DOCUMENT EXCERPT:
September 8, 2017 1:11 PM • Updated: September 11, 2017 9:53 AM

USNI.org

Hull Maintenance Technician 1st Class James Strotler welds a flow meter, a critical part to support the ship’s capability to produce potable water, for the reverse osmosis unit aboard USS Fort Worth (LCS-3). US Navy Photo

This article is the third in a three-part series on the changes occurring in the Littoral Combat Ship community as the fleet rapidly grows, moves to a new crewing and organizational construct and prepares for multi-ship forward operations. 

SAN DIEGO – The Littoral Combat Ship community is taking steps to both decrease the amount of overall maintenance work the ships require and increase the percentage conducted by sailors instead of contractors, several officers told USNI News during a recent visit to the San Diego waterfront.

After last year’s LCS Review that ultimately called on the Navy to increase simplicity, stability and ownershipwithin the LCS program, sailor-led maintenance is being looked at as a major way to boost ownership.

Though only a year into the implementation of the LCS Review recommendations – and ahead of funding that’s been requested to pay for the needed changes to the LCS program – some changes in LCS maintenance have already taken place on the waterfront.

LCS was originally envisioned to have a minimally manned crew that would conduct maintenance checks required more than once a month, with a contractor-led planned maintenance availability (PMAV) taking place about once a month and a longer continuous maintenance availability (CMAV) as needed for corrective and more intensive maintenance actions.

Now, Capt. Tom Workman, LCS Implementation Team leader, told USNI News from his office at Naval Amphibious Base Coronado, “we have a certain amount of maintenance that’s in sailor hands, we have a certain amount of maintenance that’s in contractor hands, and over the life of the program we’d like to get more of that into sailor hands and less of it in contract hands,” he said.
“That not only decreases cost but it increases ownership.”

The LCS fleet has moved to a new organization: an LCS Squadron – LCSRON 1 in San Diego and LCSRON 2 in Mayport, Fla. – will oversee several divisions of LCS ships, and in addition to the ships’ core crews taking over some more of the routine maintenance, the LCSRONs will also have maintenance execution teams “dedicated to be able to provide a greater manpower base to start absorbing some more of that contractor maintenance,” Workman explained.

DATA EXTRACT:

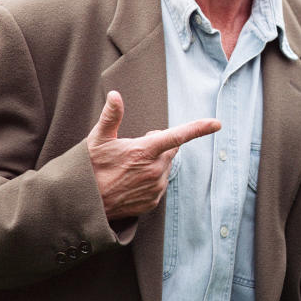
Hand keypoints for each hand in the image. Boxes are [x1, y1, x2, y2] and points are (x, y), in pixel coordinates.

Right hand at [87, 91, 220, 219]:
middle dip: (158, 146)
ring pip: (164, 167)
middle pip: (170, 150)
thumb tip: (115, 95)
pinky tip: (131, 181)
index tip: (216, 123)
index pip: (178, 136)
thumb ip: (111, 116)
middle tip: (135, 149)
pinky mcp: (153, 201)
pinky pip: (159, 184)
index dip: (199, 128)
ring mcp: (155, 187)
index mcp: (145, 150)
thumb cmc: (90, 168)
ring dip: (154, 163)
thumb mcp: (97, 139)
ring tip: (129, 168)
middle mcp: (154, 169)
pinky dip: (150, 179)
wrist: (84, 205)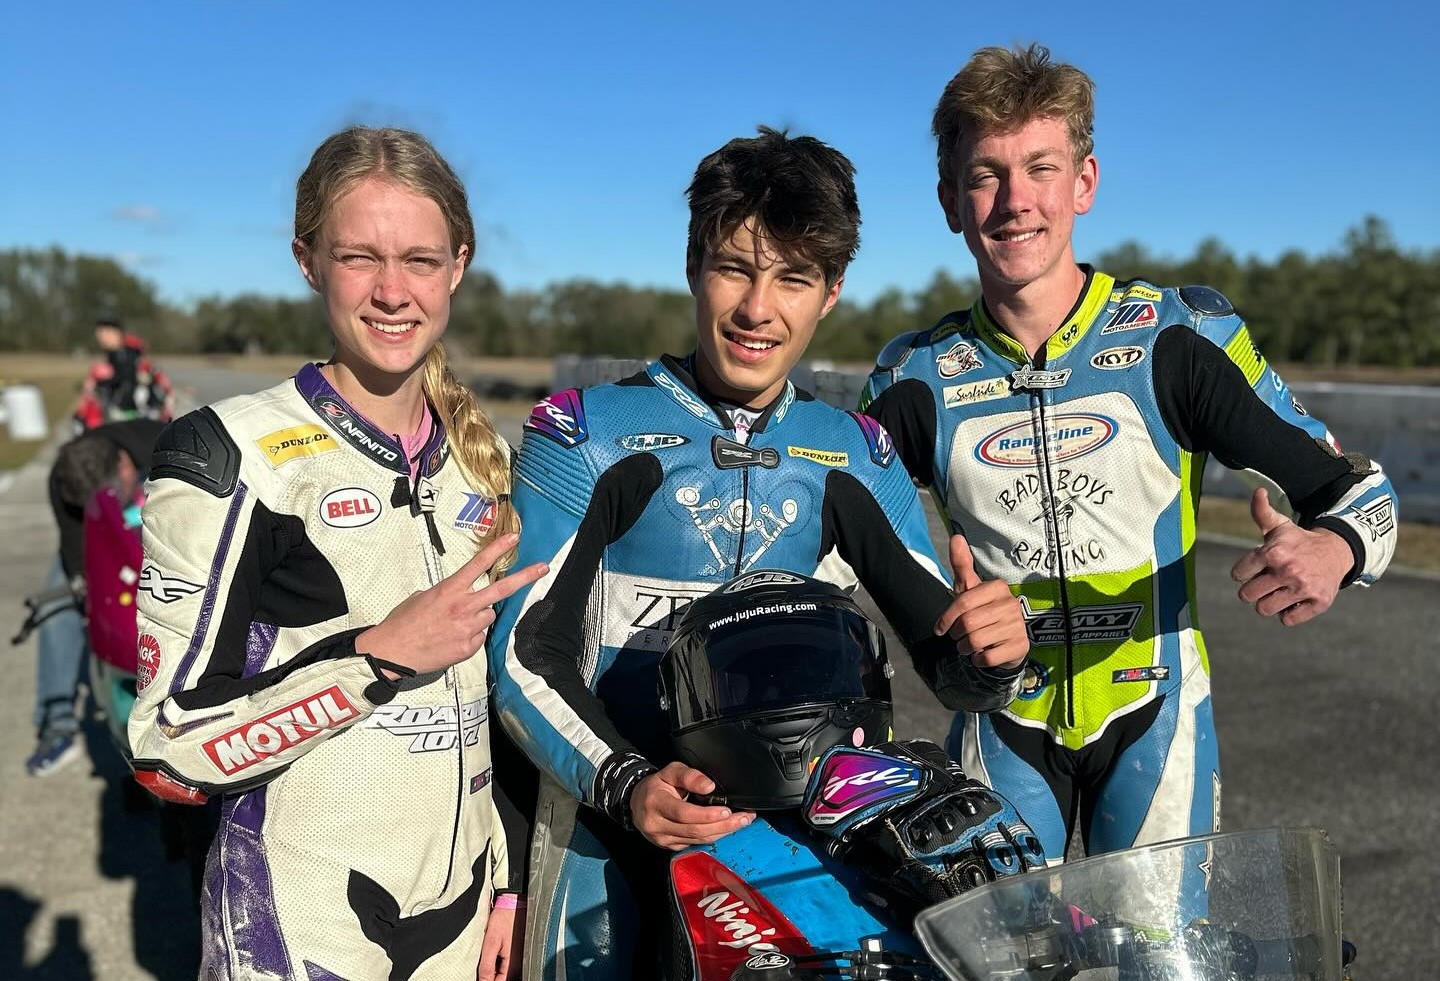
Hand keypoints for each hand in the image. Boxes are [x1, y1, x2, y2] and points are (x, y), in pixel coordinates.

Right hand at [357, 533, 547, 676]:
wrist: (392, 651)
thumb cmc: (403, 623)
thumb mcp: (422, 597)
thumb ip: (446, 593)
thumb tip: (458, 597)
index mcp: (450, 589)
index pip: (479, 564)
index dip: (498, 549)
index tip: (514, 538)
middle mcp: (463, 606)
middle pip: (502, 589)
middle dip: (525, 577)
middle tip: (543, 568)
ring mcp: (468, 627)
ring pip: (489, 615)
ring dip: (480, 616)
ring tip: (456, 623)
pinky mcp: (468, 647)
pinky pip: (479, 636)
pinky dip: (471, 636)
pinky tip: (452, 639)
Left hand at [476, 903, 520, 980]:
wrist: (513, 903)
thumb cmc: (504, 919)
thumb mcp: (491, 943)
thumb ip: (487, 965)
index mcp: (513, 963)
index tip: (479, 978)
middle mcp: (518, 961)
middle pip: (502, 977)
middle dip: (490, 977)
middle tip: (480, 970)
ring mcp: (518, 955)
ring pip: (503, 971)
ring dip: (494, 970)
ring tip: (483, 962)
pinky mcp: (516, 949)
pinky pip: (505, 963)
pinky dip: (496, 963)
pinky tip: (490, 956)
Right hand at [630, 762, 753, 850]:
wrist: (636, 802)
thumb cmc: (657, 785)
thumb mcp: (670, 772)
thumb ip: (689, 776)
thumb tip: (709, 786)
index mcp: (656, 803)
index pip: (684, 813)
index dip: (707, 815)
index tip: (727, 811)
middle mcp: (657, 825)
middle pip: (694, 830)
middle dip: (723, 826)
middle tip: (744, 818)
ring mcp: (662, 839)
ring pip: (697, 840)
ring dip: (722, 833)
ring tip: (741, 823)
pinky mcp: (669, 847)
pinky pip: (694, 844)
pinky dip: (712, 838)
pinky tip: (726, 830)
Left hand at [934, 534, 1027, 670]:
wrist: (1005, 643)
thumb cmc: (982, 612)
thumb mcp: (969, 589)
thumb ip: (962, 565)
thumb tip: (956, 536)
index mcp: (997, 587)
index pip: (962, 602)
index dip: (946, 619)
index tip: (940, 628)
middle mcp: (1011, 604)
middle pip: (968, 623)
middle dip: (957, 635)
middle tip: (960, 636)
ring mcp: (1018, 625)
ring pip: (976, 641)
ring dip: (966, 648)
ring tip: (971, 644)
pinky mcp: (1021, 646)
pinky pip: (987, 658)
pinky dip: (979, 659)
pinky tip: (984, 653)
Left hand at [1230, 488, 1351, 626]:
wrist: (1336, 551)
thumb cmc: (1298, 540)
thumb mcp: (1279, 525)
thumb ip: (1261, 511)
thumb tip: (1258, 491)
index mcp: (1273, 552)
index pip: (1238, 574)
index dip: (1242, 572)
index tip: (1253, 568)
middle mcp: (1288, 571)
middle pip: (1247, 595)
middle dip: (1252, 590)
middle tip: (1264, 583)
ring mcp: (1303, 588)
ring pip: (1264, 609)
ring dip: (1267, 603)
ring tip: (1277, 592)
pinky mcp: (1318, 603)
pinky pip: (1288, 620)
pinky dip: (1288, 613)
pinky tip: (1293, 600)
...
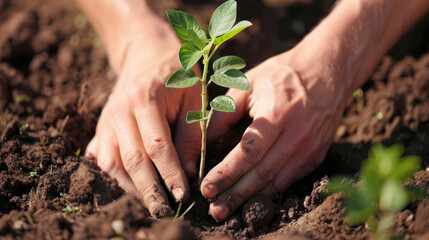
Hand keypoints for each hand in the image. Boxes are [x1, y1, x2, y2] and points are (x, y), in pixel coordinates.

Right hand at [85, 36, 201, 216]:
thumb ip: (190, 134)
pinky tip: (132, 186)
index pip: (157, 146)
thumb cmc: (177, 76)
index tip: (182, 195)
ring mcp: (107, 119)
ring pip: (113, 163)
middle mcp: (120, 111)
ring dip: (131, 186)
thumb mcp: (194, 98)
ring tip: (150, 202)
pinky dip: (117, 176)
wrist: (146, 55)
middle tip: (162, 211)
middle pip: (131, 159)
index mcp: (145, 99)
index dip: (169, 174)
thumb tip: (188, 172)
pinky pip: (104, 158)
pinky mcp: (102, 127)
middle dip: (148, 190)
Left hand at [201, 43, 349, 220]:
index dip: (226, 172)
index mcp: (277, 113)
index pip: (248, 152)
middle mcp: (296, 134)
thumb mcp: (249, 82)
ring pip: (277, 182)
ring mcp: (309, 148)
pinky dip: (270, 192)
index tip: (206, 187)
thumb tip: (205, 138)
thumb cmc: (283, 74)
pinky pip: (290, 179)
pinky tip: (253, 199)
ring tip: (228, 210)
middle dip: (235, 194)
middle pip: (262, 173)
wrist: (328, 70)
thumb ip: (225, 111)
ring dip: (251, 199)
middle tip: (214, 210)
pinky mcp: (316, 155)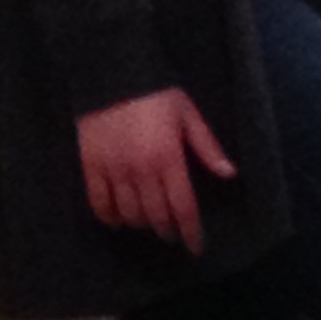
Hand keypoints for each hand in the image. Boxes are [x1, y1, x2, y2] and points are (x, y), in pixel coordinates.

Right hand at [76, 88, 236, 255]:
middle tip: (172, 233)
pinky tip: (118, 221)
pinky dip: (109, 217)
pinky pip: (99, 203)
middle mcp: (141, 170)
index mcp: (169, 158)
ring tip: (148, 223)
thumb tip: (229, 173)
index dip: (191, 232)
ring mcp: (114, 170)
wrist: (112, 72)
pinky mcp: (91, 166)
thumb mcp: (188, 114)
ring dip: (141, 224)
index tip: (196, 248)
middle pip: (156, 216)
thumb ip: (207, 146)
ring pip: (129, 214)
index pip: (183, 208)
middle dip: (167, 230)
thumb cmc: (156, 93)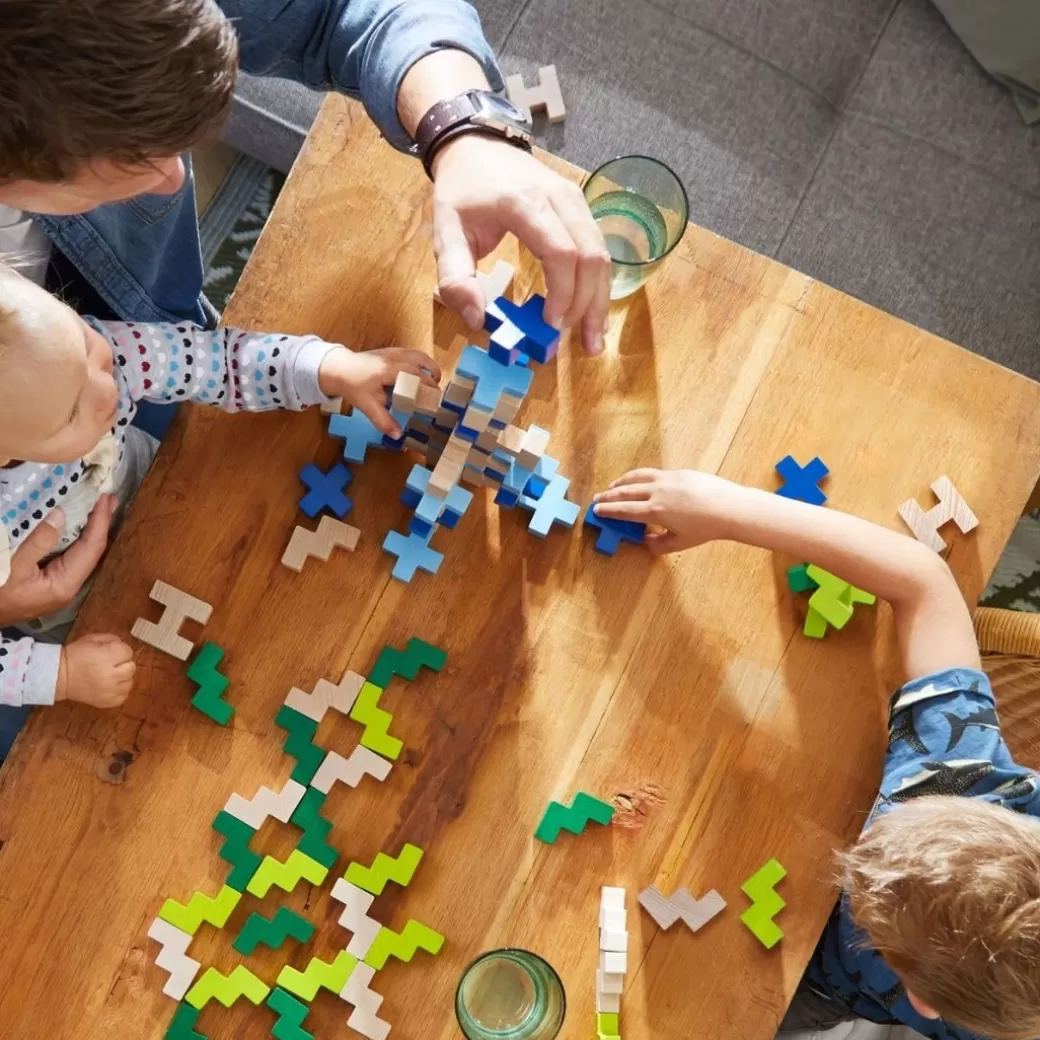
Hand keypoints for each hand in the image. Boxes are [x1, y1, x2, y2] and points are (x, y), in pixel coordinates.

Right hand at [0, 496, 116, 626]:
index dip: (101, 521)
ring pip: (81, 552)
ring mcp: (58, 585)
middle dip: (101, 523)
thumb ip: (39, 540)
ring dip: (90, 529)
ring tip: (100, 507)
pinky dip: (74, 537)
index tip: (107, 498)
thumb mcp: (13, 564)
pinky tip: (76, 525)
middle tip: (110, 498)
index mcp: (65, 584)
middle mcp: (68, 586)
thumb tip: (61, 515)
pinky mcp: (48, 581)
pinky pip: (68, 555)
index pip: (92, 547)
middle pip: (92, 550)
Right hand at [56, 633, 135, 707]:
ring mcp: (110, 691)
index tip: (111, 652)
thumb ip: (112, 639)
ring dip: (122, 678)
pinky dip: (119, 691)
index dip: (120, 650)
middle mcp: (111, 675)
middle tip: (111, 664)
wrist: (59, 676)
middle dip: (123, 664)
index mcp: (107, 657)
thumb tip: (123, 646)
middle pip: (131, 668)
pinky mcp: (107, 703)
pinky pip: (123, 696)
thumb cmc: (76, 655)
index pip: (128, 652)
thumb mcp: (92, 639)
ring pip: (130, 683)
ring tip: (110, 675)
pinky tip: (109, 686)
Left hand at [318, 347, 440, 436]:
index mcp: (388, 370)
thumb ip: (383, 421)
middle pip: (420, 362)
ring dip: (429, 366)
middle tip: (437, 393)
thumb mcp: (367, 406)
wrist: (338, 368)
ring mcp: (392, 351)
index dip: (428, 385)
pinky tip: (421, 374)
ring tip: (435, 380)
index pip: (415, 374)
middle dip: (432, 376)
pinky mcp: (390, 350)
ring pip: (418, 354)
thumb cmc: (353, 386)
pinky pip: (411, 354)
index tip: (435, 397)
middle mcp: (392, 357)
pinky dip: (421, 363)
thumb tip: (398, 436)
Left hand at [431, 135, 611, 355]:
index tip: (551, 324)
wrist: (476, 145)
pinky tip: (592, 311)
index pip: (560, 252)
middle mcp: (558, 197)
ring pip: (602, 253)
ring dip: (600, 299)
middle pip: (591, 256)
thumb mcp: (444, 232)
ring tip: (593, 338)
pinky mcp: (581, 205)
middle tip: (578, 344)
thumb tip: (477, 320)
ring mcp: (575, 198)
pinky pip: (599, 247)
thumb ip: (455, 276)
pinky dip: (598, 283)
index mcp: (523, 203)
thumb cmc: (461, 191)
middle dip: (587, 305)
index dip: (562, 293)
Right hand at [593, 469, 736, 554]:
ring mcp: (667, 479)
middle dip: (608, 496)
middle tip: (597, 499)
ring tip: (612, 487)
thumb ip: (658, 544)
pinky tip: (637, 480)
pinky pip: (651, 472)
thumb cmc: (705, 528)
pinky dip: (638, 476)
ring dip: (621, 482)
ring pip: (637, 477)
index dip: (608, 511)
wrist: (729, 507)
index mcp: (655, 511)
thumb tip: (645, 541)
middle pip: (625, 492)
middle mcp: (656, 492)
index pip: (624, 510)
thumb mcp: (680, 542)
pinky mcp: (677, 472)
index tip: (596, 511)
...
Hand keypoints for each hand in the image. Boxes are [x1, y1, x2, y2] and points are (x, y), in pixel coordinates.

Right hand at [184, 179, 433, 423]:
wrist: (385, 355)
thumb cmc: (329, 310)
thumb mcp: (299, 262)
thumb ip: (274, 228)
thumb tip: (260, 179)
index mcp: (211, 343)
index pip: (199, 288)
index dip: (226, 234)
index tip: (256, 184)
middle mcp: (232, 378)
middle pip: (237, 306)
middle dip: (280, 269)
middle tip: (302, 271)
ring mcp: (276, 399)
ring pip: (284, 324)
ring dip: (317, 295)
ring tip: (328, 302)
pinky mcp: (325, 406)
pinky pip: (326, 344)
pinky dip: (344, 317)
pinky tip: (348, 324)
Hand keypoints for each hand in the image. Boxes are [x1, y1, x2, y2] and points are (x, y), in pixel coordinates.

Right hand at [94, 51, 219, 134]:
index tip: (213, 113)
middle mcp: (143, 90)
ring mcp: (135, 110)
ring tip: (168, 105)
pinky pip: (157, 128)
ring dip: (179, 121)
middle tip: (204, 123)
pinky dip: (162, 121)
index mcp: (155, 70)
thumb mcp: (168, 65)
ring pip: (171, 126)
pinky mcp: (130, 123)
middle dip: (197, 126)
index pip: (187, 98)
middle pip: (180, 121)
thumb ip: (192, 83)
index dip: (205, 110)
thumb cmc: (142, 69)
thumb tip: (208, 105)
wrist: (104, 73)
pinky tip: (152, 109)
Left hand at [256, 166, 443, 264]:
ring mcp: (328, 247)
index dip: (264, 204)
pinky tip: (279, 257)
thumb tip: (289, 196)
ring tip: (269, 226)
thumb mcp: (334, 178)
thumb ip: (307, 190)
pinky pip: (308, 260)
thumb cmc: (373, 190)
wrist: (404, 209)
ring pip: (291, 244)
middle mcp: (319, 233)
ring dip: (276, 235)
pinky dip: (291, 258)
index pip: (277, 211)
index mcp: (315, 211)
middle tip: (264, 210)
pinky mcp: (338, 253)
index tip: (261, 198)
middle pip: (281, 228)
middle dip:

HOW TO COMPLETE THIS TASK:
Answer these questions from the article on Littoral Combat Ship maintenance.
1. Aboard which ship was a flow meter welded for the reverse osmosis unit?
2. How often was the contractor-led planned maintenance availability originally expected to take place?
3. Where is LCSRON 2 based?

TASK RESPONSE:
1. USS Fort Worth (LCS-3)
2. About once a month
3. Mayport, Fla.